TheGoodTheBadAndTheMeeple 08/04/2016
Je suis tenté par le jeu, mais je suis persuadé qu’un max de joueurs habitués ou non auront du mal avec le systeme 3D qui est particulierement ingénieux, mais aussi particulierement lié a une excellent représentation dans l’espace.
El Cam 08/04/2016
C’est aussi mon avis. C’est un cas ou les gros joueurs de jeu vidéo partent avec un avantage.
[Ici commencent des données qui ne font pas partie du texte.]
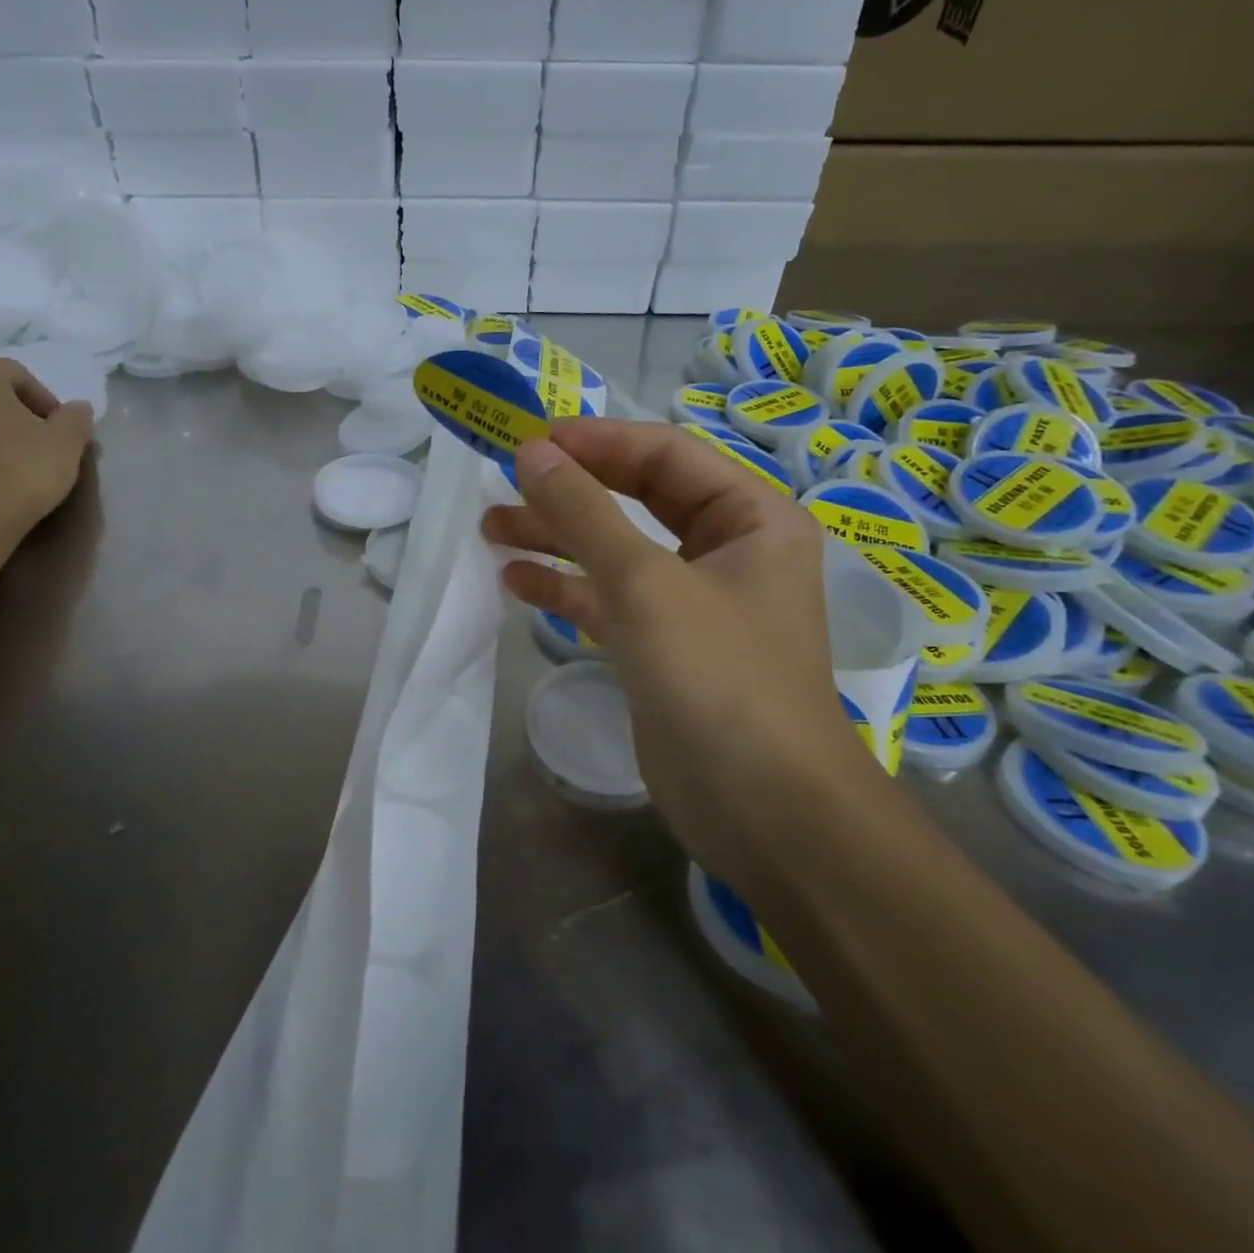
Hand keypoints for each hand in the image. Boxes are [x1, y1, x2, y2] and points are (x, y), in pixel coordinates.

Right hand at [483, 419, 873, 859]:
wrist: (762, 811)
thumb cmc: (720, 678)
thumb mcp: (646, 583)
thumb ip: (585, 514)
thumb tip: (531, 452)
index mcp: (751, 518)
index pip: (666, 455)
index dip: (597, 441)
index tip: (530, 441)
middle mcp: (726, 551)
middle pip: (638, 498)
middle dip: (571, 490)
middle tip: (505, 482)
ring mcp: (691, 601)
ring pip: (616, 550)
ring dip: (557, 537)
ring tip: (491, 528)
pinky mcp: (661, 646)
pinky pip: (608, 599)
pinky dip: (565, 587)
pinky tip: (515, 581)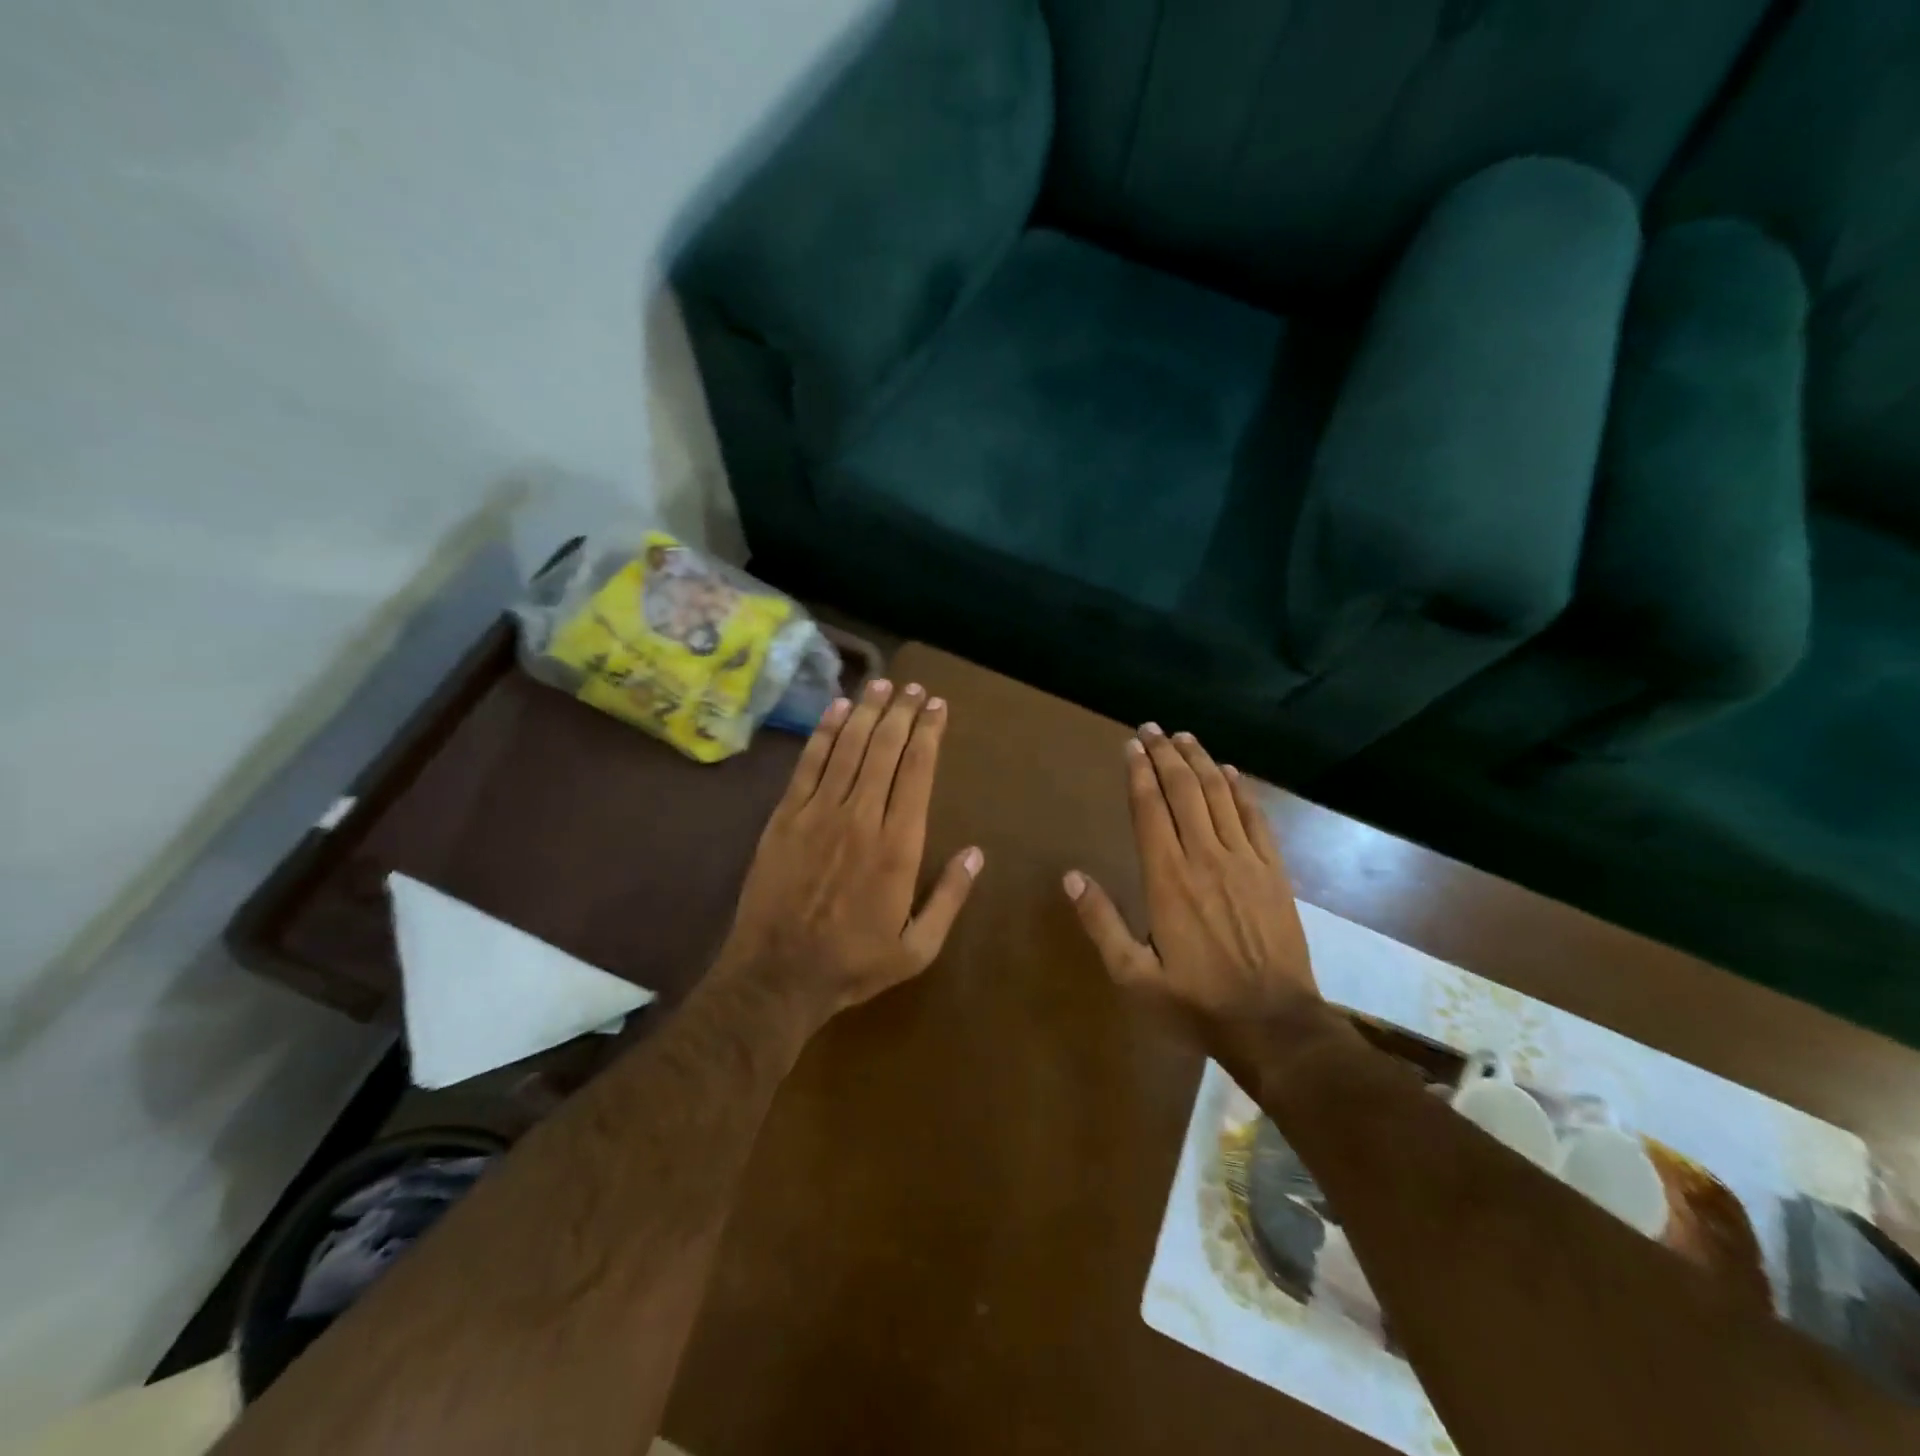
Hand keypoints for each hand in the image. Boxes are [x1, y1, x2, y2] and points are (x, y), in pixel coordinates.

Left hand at [717, 678, 982, 1027]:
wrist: (777, 975)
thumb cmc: (853, 963)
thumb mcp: (917, 948)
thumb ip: (950, 898)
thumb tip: (976, 853)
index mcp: (898, 845)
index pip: (917, 771)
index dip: (929, 733)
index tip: (938, 707)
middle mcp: (861, 816)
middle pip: (885, 748)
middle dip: (902, 712)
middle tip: (914, 688)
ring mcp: (819, 812)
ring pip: (849, 747)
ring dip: (868, 711)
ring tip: (882, 683)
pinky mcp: (786, 816)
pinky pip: (809, 763)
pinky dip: (825, 732)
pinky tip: (838, 708)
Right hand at [1063, 724, 1317, 1032]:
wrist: (1273, 1024)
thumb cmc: (1195, 1001)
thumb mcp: (1134, 975)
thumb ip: (1101, 922)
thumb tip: (1071, 876)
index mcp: (1167, 878)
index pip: (1150, 809)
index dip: (1139, 773)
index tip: (1131, 745)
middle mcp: (1205, 857)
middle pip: (1183, 791)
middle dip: (1165, 754)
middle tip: (1152, 728)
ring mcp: (1245, 861)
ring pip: (1219, 796)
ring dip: (1200, 762)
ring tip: (1184, 737)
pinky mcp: (1274, 872)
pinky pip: (1256, 818)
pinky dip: (1241, 790)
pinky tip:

Y a pas mieux que les jeux vidéo pour développer la spatialisation 3D.
Morning Players 13/04/2016
C’est vrai que tous les joueurs ne sont pas égaux face à la représentation 3D, mais j’ai été surpris de voir que le jeu plait sur un type vraiment très large de public, ados, familles, gros joueurs…
Je pense vraiment que ce qui va déterminer « l’avantage » des joueurs ce seront leur capacité et leur volonté de se concentrer sur le jeu lors de leurs premières parties. Car en effet HOPE demande un peu d’investissement, mais on ne sauve pas la galaxie si facilement 😉
elniamor 08/04/2016
Cet article me donne envie de me réintéresser au projet ! Le matos a fait un sacré bon de qualité (j’aime beaucoup le tableau de pilotage) depuis PEL 2015.
J’aime beaucoup ton analyse sur le manichéisme apparemment bébête du thème…
El Cam 08/04/2016
Merci. C’est un des aspects que je trouve le plus dommage dans les jeux de société, c’est qu’ils essayent tellement d’être compris tout de suite que personne ne se dit jamais « mais ça veut peut-être dire ça ! » Alors que c’est un aspect totalement savoureux dans la plupart des autres médias (littérature, films, jeux vidéo).
Morning Players 13/04/2016
Merci pour les retours, oui le jeu à bien évolué depuis Paris est Ludique 🙂
En ce qui concerne le manichéisme du thème, on essaie en effet de ne pas être noir ou blanc. La NOPE n’est pas une réunion de grands méchants nihilistes qui veulent détruire le cosmos. Ils pensent juste que vouloir aller contre l’ordre naturel de l’univers en essayant de le sauver à tout prix, peut amener à des choses encore pire.
Selon eux ils vaut mieux laisser faire la régression et attendre un nouveau big-bang pour dans l’attente de l’émergence d’une meilleure humanité.
6gale 08/04/2016
Un jeu que je suis depuis longtemps et qui me semble fort intéressant.
petitgris 20/04/2016
Hé bien, beaucoup de commentaires ici bas, ça fait plaisir… J’aime bien la nouvelle dimension que prennent les débats sur le thème ;-)…. Quand on a commencé à bosser sérieusement là-dessus avec Morning, le but était clairement de se s’écarter des grands poncifs (à mon sens) de la SF toujours noire et catastrophiste… Dieu sait si je suis pourtant un grand pessimiste devant Lui ( 😉 ) mais là, ça nous amusait de prendre cette mode à rebrousse-poil et d’aller dans le sens d’un avenir non pas menacé par les Hommes (qui sont plein de ressources malgré ce qu’on veut nous faire croire) mais par la nature elle-même…(qui est bien loin d’être angélique)… Hou que je suis content que ça pose question à certains… Etes-vous plutôt HOPE ou plutôt NOPE ? Niek niek niek…
Olivier Grégoire
Shanouillette 12/05/2016
Les règles du jeu sont désormais officiellement dispo, en vue du KS qui se lancera le 9 juin. Vous pouvez les trouver sur la fiche de jeu.